Companies like 4Front and MedMen are able to operate in multiple states, but it takes a lot of capital and a lot of work to be able to do so. For instance, if a Colorado-based maker of gummies wants to expand into California, they can’t just truck product to California, they have to contract with a manufacturer in that state, or obtain a California license.
Thanks to federal illegality, pot plants and products containing THC can’t be shipped across state lines. Allowing interstate commerce would almost certainly accelerate consolidation, with big companies swooping in to gain market share.
For now, a hodgepodge of state laws and regulations makes it far more complex. States now determine everything, from how many licenses get issued to which parts of the supply chain any single company can work in.
To illustrate, let’s compare Oregon and Illinois. In Oregon, where REC went on sale in 2015, anyone who meets licensing requirements can receive one. In Illinois, by contrast, there’s a cap on the number of licenses. It has led to so many problems that it plans to allow dozens of new licensees, though the total will still be relatively restrictive.
Illinois’ market is concentrated essentially by government design. But despite the free flow of licenses in Oregon, the industry there has been consolidating, too. Why? “There’s just too much product,” Krane said.
Prices and margins are low, and many small operators can’t succeed in that environment. “Bigger companies have the balance sheets to withstand years of low revenues,” Krane said. And when the market turns around — as it inevitably will — they’ll be there to reap the rewards.
Licensing regulations are all about finding a sweet spot: the right number of participants to make the market work. That’s also the case when it comes to vertical integration: which parts of the business a company is allowed to operate in.
Allowing or requiring companies to vertically integrate — to own a farm, a manufacturing plant, and dispensaries — opens the door to big, well-capitalized businesses taking over much of the industry and supply chain. Restricting vertical integration raises costs, and thus prices. The best case for the industry as a whole, according to Krane, is that vertical integration be “allowed, but never required.”
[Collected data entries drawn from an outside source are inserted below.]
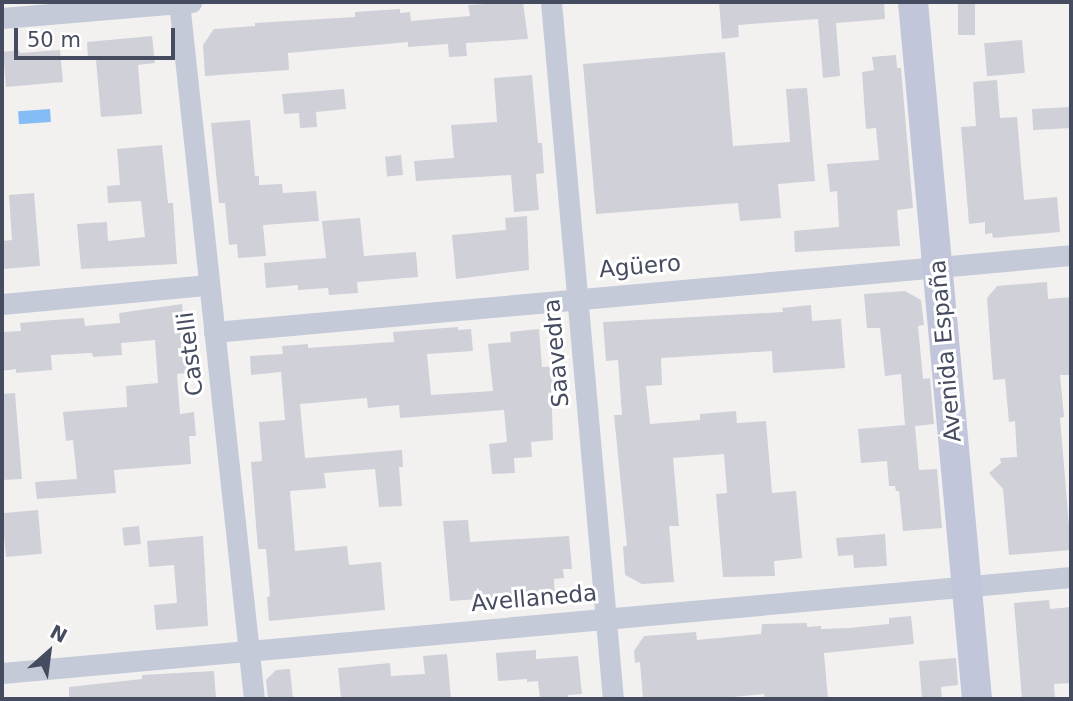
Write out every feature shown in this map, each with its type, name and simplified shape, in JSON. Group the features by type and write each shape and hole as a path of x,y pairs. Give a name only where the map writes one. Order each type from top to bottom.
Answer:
{"main road":[{"name":"Avenida España","path":"912,2 977,699"}],"street":[{"path":"2,18 183,2"},
{"name":"Castelli","path":"183,2 208,285 254,699"},
{"name":"Saavedra","path":"551,2 613,699"},
{"name":"Agüero","path":"214,332 1071,255"},
{"path":"2,304 208,285"},
{"name":"Avellaneda","path":"2,673 1071,576"}],"water":[{"path":"50,109 51,122 19,124 18,111"}],"building":[{"path":"523,2 528,39 466,43 467,56 449,57 448,44 408,47 408,42 288,53 289,70 205,76 203,45 214,29 255,26 255,23 355,17 355,12 400,9 400,13 410,12 411,21 470,16 468,5"},
{"path":"719,2 884,2 885,19 836,23 840,76 823,78 818,19 738,25 739,37 722,39"},
{"path":"958,2 975,2 975,35 958,35"},
{"path":"152,36 155,63 138,65 142,114 101,117 96,60 88,60 87,42"},
{"path":"1022,40 1025,73 987,76 984,43"},
{"path":"19,50 20,53 60,50 63,82 6,87 3,52"},
{"path":"725,52 733,146 790,142 786,89 807,88 815,181 778,184 781,218 740,221 738,203 596,214 583,64"},
{"path":"896,55 897,68 901,68 913,208 897,210 900,246 795,252 794,231 839,227 837,191 830,192 827,164 879,160 876,128 866,129 862,72 874,70 872,57"},
{"path":"532,75 538,143 542,143 544,173 536,174 539,210 514,212 511,175 416,181 414,161 454,158 451,125 497,122 494,78"},
{"path":"997,80 1000,118 1017,117 1024,200 1057,197 1060,232 993,238 992,233 985,234 985,222 969,224 961,127 976,126 973,82"},
{"path":"344,89 346,109 316,112 317,127 300,128 299,113 284,114 282,94"},
{"path":"1070,107 1071,128 1033,130 1032,109"},
{"path":"250,120 255,176 259,176 259,185 282,184 283,193 316,191 319,221 263,225 266,256 238,258 237,244 229,245 225,203 219,203 211,123"},
{"path":"162,145 168,203 173,203 177,264 81,269 77,224 107,222 108,241 145,237 141,201 108,203 107,186 120,185 117,149"},
{"path":"401,155 403,175 387,177 385,157"},
{"path":"34,193 40,266 2,269 2,241 12,240 9,195"},
{"path":"527,216 529,270 456,279 452,235 506,230 505,218"},
{"path":"360,218 364,256 416,252 418,277 357,282 358,293 329,295 328,288 298,290 298,285 266,288 264,263 326,258 322,221"},
{"path":"1047,282 1048,299 1071,297 1071,375 1060,375 1064,417 1060,418 1071,550 1009,555 1003,489 989,473 1001,463 1000,458 1017,457 1015,421 1009,422 1005,379 993,380 987,298 997,286"},
{"path":"905,291 921,300 924,325 918,326 923,379 930,378 934,424 915,426 919,470 937,469 942,528 903,531 899,491 896,491 895,486 889,486 887,461 861,463 858,429 905,425 901,374 885,376 880,328 867,328 864,294"},
{"path":"182,304 188,373 177,374 180,414 194,412 196,436 189,436 191,464 114,470 116,493 37,499 35,482 77,479 73,440 66,441 63,412 127,407 126,386 158,383 155,340 121,343 122,355 51,355 52,370 16,373 16,369 2,371 2,332 21,331 20,323 53,320 84,318 85,326 120,323 119,313"},
{"path":"811,305 812,321 841,319 845,368 773,373 772,351 661,358 662,385 646,386 650,424 700,420 700,414 736,411 737,423 766,421 772,493 796,491 802,558 774,561 775,576 723,577 716,494 727,493 724,454 673,458 679,526 669,526 674,582 642,584 625,575 623,546 627,546 614,415 622,415 618,360 606,361 603,322 783,312 782,308"},
{"path":"458,327 458,330 471,329 473,351 427,354 431,395 493,391 488,344 511,342 510,332 539,329 542,367 559,366 561,385 551,386 553,440 531,442 532,457 514,458 515,473 492,474 489,444 507,442 504,410 400,418 399,405 368,408 367,398 300,404 305,458 402,450 403,467 399,467 402,506 379,507 375,469 324,473 326,488 290,491 295,551 347,546 349,565 381,562 385,610 269,621 266,549 258,549 251,462 262,461 259,422 285,420 281,372 251,375 250,356 283,354 282,346 308,344 308,348 394,342 393,332"},
{"path":"15,393 22,479 2,480 2,394"},
{"path":"38,510 42,554 6,557 2,513"},
{"path":"468,520 470,542 569,536 572,569 563,569 564,578 554,579 555,600 534,602 534,595 450,601 443,521"},
{"path":"139,526 141,544 124,546 122,528"},
{"path":"885,534 887,566 854,568 853,555 838,556 836,538"},
{"path":"203,536 208,626 156,630 154,605 177,603 174,565 149,567 147,541"},
{"path":"1049,600 1050,609 1071,607 1071,683 1054,684 1055,699 1022,699 1014,603"},
{"path":"911,616 914,644 824,653 828,699 765,699 764,694 712,699 643,699 640,662 635,663 634,651 644,636 696,632 697,640 761,634 762,624 807,623 807,627 821,626 821,629 849,628 889,624 889,618"},
{"path":"536,650 536,659 578,656 582,694 568,695 568,699 540,699 538,681 498,681 496,653"},
{"path":"447,654 451,699 341,699 338,668 390,663 391,676 425,674 423,656"},
{"path":"956,658 958,685 941,687 942,699 922,699 919,661"},
{"path":"290,669 293,699 268,699 266,680 276,670"},
{"path":"214,671 216,699 69,699 69,687 142,679 142,675"}]}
If vertical integration is allowed, with some restrictions (such as well- and fairly-enforced antitrust rules) the market will — theoretically, at least — determine the best outcomes. Companies might want to own big chunks of the supply chain to attain economies of scale and save costs. But upon consideration, they may prefer to specialize, in manufacturing edibles, say.
For that reason, companies that can buy up the supply chain often choose not to. “The Gap doesn’t grow cotton,” Krane observed. “And McDonald’s doesn’t raise cows.”